A Covid Network visualization of the relative incidence (new cases/population) of COVID-19 nationwide from February to September 2020. Brighter colors indicate the geographic region that has the highest relative incidence at a given point in time.

Through conversations with the Army, we saw an opportunity to extend our model to help them make more informed decisions about how to proactively direct their supplies of PPE to regions that would be in great need soon — hotspots-to-be . We developed a PPE add-on to our model that leveraged expert estimates of PPE utilization for different types of patients to output the predicted supply requirements of several types of PPE for every hospital across the US. The Army used these predictions, along with a hardware-based simulated quantum annealing optimizer, to rapidly reach conclusions about how to most effectively allocate PPE across a given region.

Since March 2020, the PPE crisis — and specifically the allocation problem of assessing the areas of greatest need — has happily become a far less pressing issue. In March 2021, Helena began to sunset the COVID Network, transitioning our attention on the pandemic to other projects, including our work supporting DynaShield — a polymer technology designed to help solve the ‘cold chain’ storage problem with distributing vaccines and biologics.

Personal Protective Equipment (PPE)

Personal protective equipment, known as PPE, comprises any type of wearable feature that protects humans from bodily harm or infection. Dedicated PPE from body armor to makeshift masks has been in use for centuries.

An example of non-medical related PPE: firefighters utilizing masks and protective clothing.
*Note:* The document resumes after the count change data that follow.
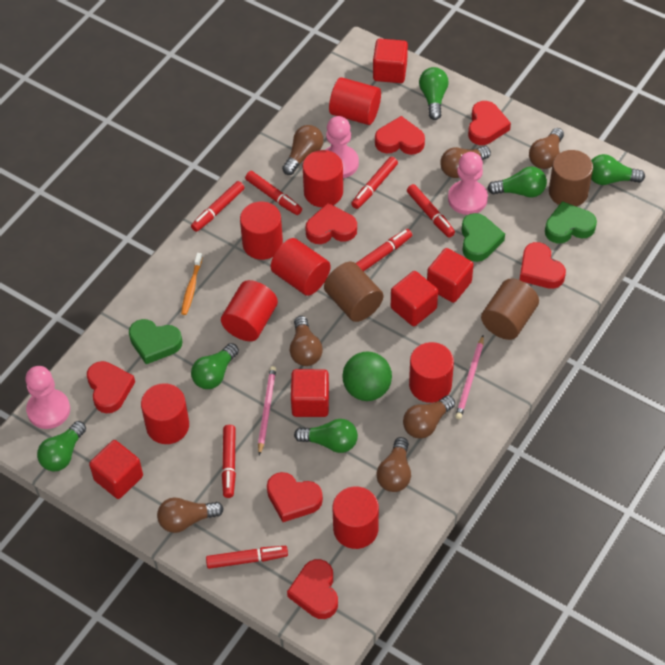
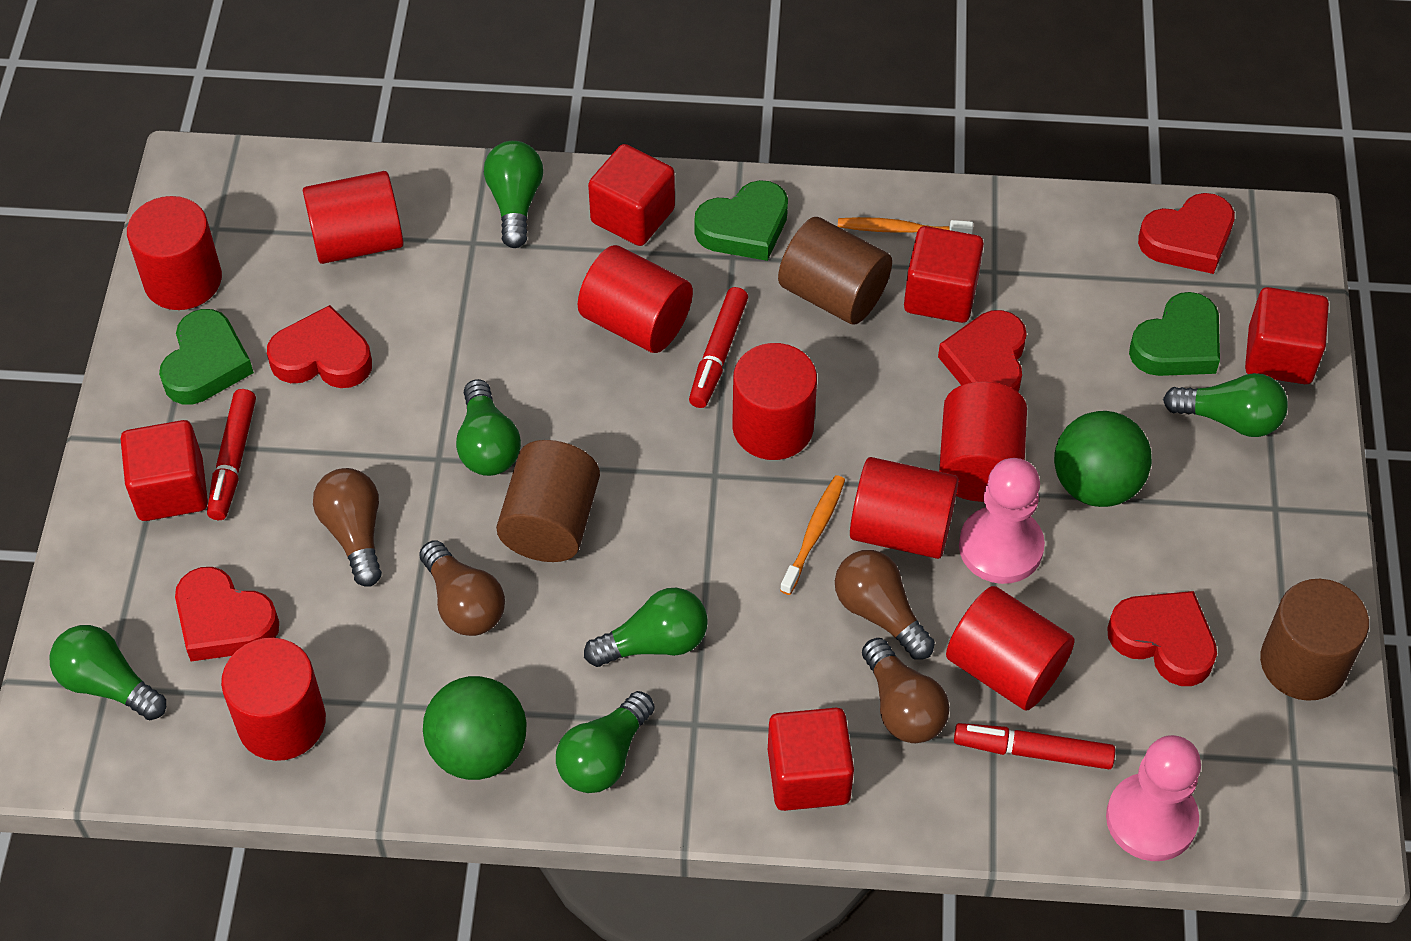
brown light bulb: 7 -> 4
green ball: 1 -> 2
orange toothbrush: 1 -> 2
pink pawn: 3 -> 2
pink pencil: 2 -> 0
red heart: 7 -> 5
red marker: 7 -> 3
But it was the onset of the global COVID-19 pandemic that made the term a household name, as PPE began to extend far beyond the medical and military communities and into the daily lives of the public. 

Medical COVID-related PPE items include: Masks, Gloves, Goggles, Face Shields, Scrubs, Aprons, Gowns, Hazmat Suits, Bio-Hazard Bags and more.

A 2008 CDC image showcasing wearable medical PPE items.

Helena’s COVID response project purchased and routed items that also fall outside of what is considered PPE. 

These items, from diagnostics (COVID tests) to respirators, also include items known as Infection Prevention and Control (IPC) supplies like medical-grade wipes and disinfectant. For simplicity’s sake, this page places all of these items under the term “PPE.” 

Non-Profit

Helena’s purpose is to identify solutions to global problems and implement them through projects. Each project is a separate, unique effort.

Sometimes, we believe that the most effective method to implement a project is through non-profit action. These projects are designated as “non-profit” on their associated project pages on this website. This page is an example of such a project.

In these cases, Helena operates projects that are led and funded through non-profit entitie(s), including Helena Group Foundation. Helena Group Foundation is a nonprofit, 501(c)(3) organization formed to conceive and operate projects that solve important global issues for the benefit of society.